### 原文
東京ドームシティ Gallery AaMo(ギャラリー アーモ)にて、「櫛野展正のアウトサイド・ジャパン展」が開催中(2019年5月19日まで)だ。

日本唯一のアウトサイダーアートキュレーターであり、主に広島で活動されている、櫛野さんキュレーションよる、東京初の大規模展覧会である。

キャッチコピーは「こんな表現があったのか!」。アウトサイドならではの視点と表現を観に行ってもらいたい。

さらに、多くの方にとって野球のイメージが強いと思われる東京ドーム。その東京ドーム一体の「街」における、文化発信拠点「Gallery AaMo」が、今展覧会を主催している。アウトサイダーアートと、街・文化づくり。注目の掛け合わせを実現した、Gallery AaMo支配人の西見敬一郎氏に、お話を伺った。

 

株式会社東京ドーム ミュージアム部 Gallery AaMo支配人

西見敬一郎氏

 

ー「アウトサイド・ジャパン展」開催の思い

2018年秋に出版された、櫛野展正さんの新著「アウトサイド・ジャパン」をテーマに、70組以上のアーティストの作品を展示しました。

### 課題内容
原文のうち「東京ドームシティ Gallery AaMo(ギャラリー」から「表現を観に行ってもらいたい。」までを、終わりの語句も含めて一字一句そのまま書き写してください。 この一覧は原文とは関係がありません。

### 提供資料
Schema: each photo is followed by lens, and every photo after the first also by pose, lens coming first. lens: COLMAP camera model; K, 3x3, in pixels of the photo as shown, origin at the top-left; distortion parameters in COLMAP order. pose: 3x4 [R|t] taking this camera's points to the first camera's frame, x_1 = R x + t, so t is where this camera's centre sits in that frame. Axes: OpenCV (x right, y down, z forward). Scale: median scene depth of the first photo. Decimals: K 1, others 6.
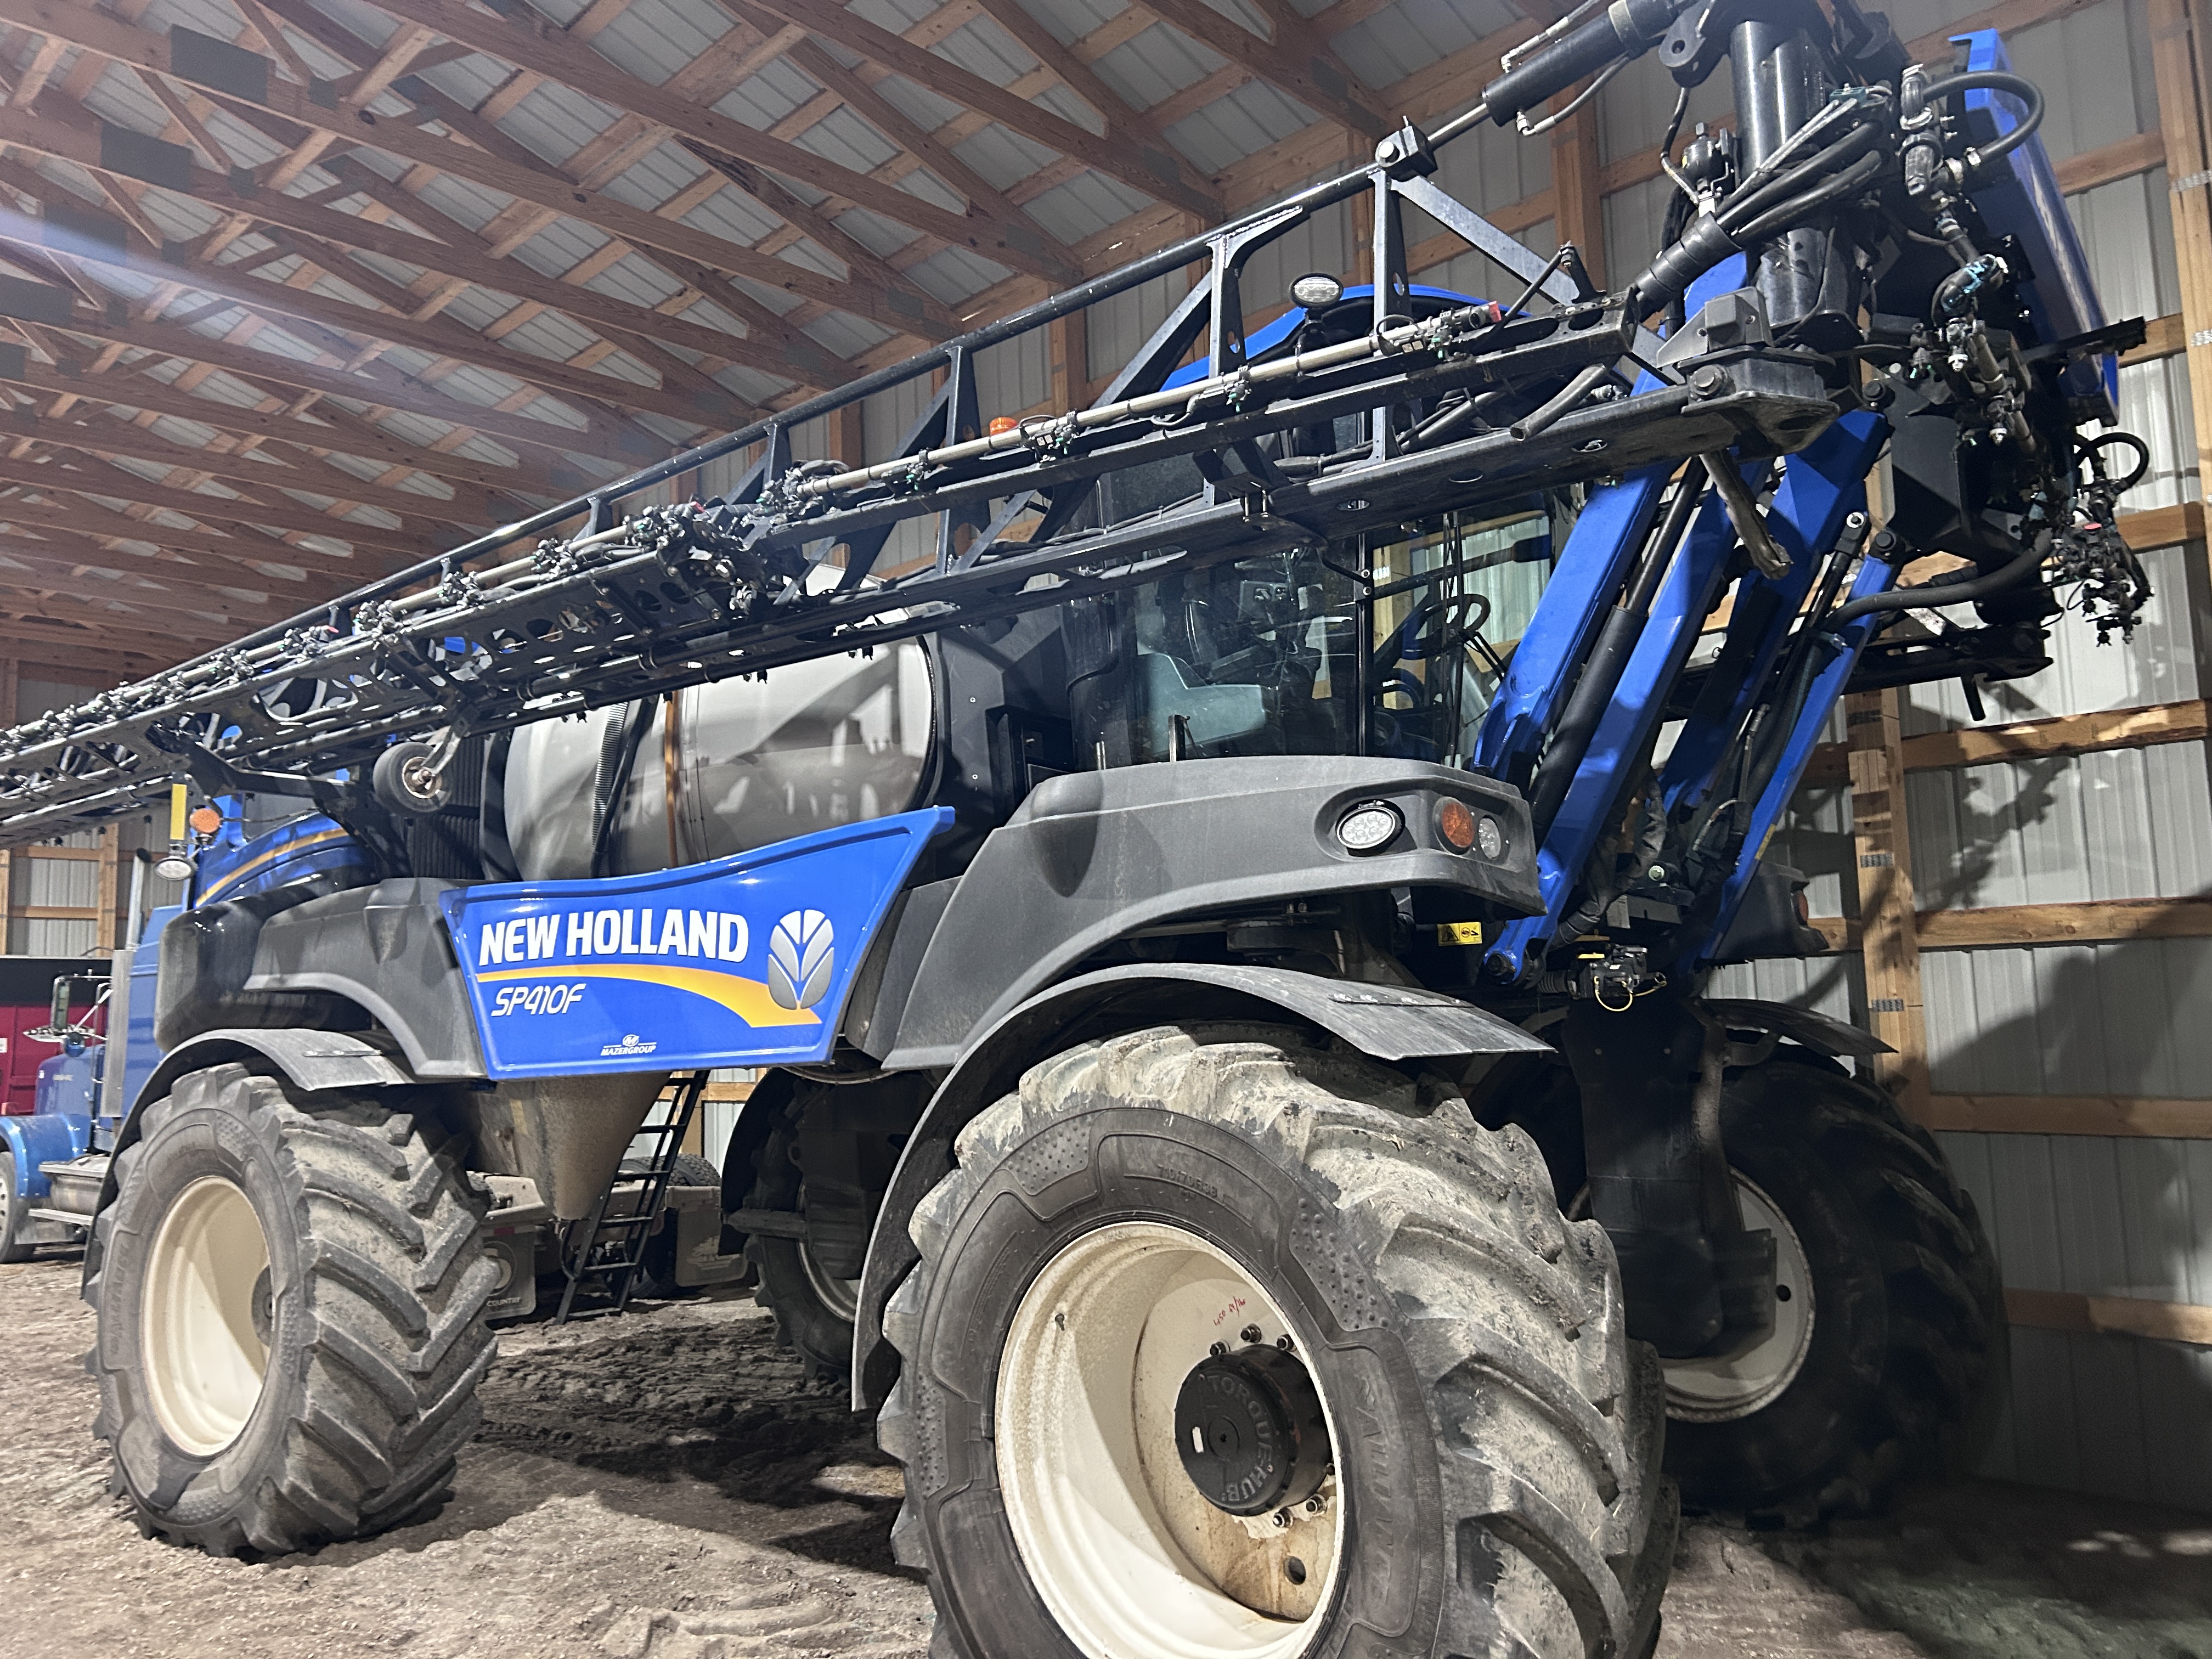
lens RADIAL K [[1658.4, 0, 1106.2], [0, 1658.4, 820.0], [0, 0, 1]] dist [0.050766, -0.053391]
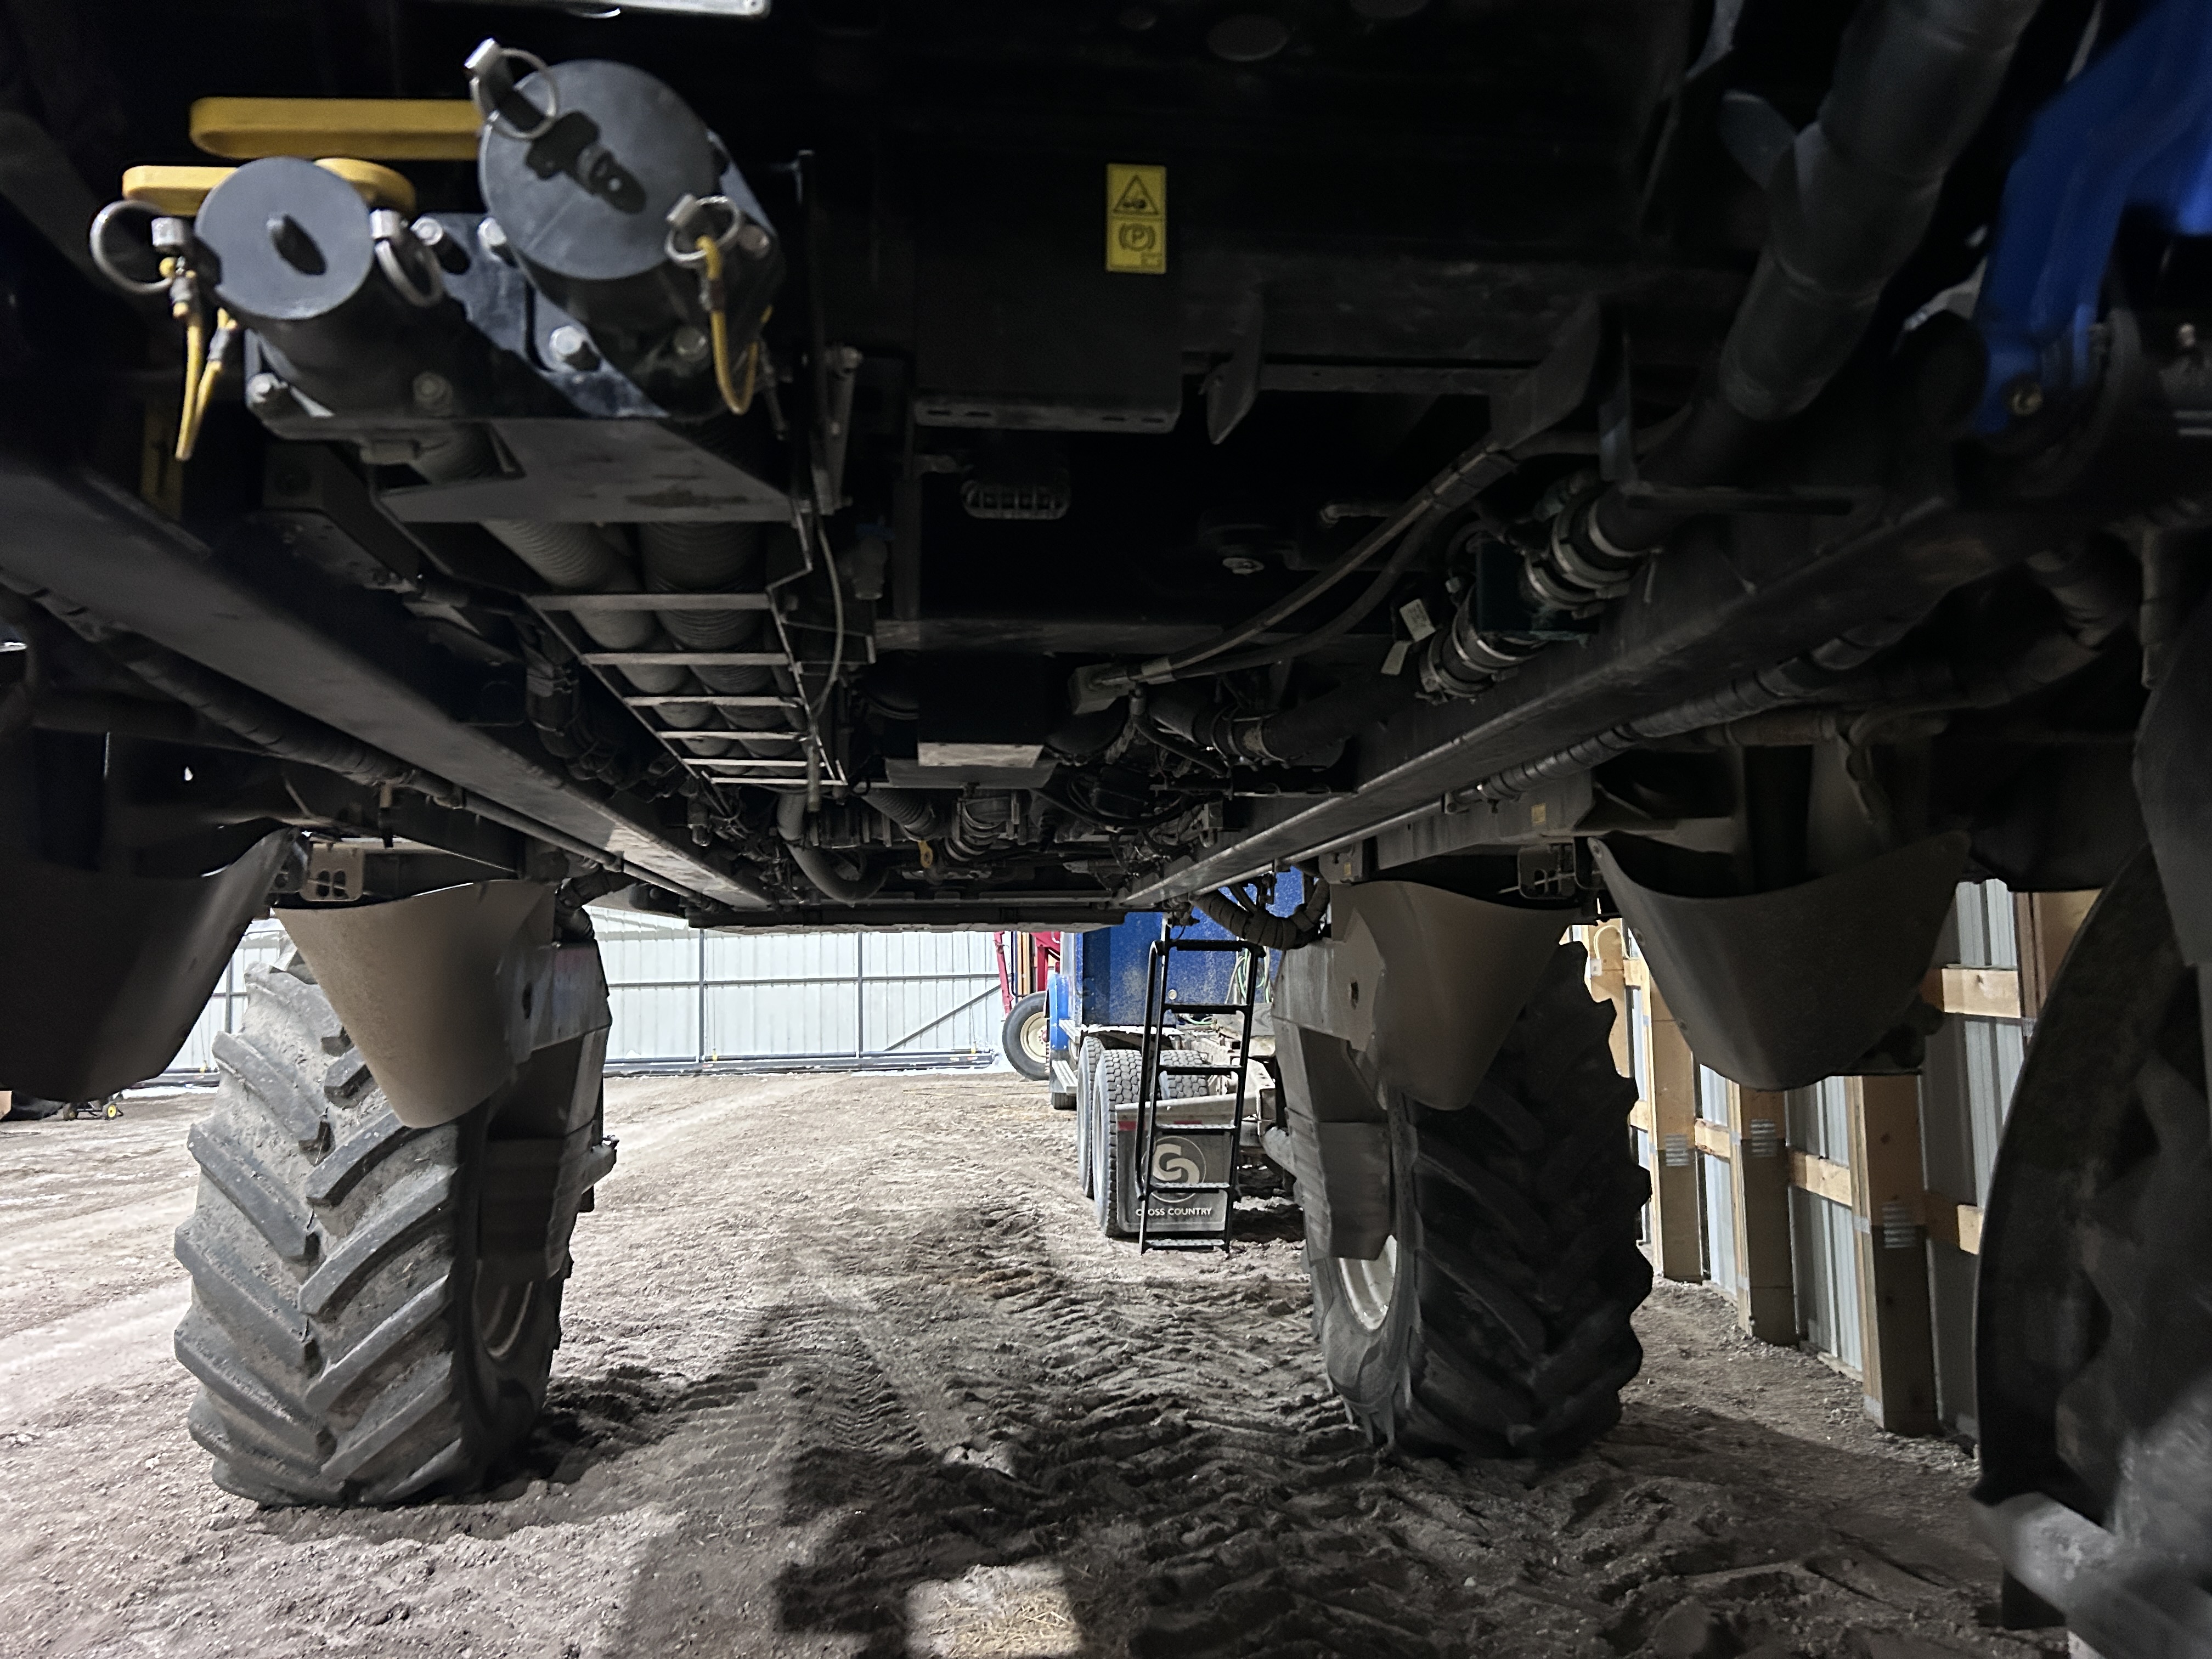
lens RADIAL K [[1658.4, 0, 1106.2], [0, 1658.4, 820.0], [0, 0, 1]] dist [0.050766, -0.053391]
pose [[0.687898, -0.043865, -0.724481, 0.343459], [0.093839, 0.995169, 0.028847, 0.112547], [0.719716, -0.087828, 0.688691, 0.689291]]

### 課題の結果
東京ドームシティ Gallery AaMo(ギャラリー アーモ)にて、「櫛野展正のアウトサイド・ジャパン展」が開催中(2019年5月19日まで)だ。

日本唯一のアウトサイダーアートキュレーターであり、主に広島で活動されている、櫛野さんキュレーションよる、東京初の大規模展覧会である。

キャッチコピーは「こんな表現があったのか!」。アウトサイドならではの視点と表現を観に行ってもらいたい。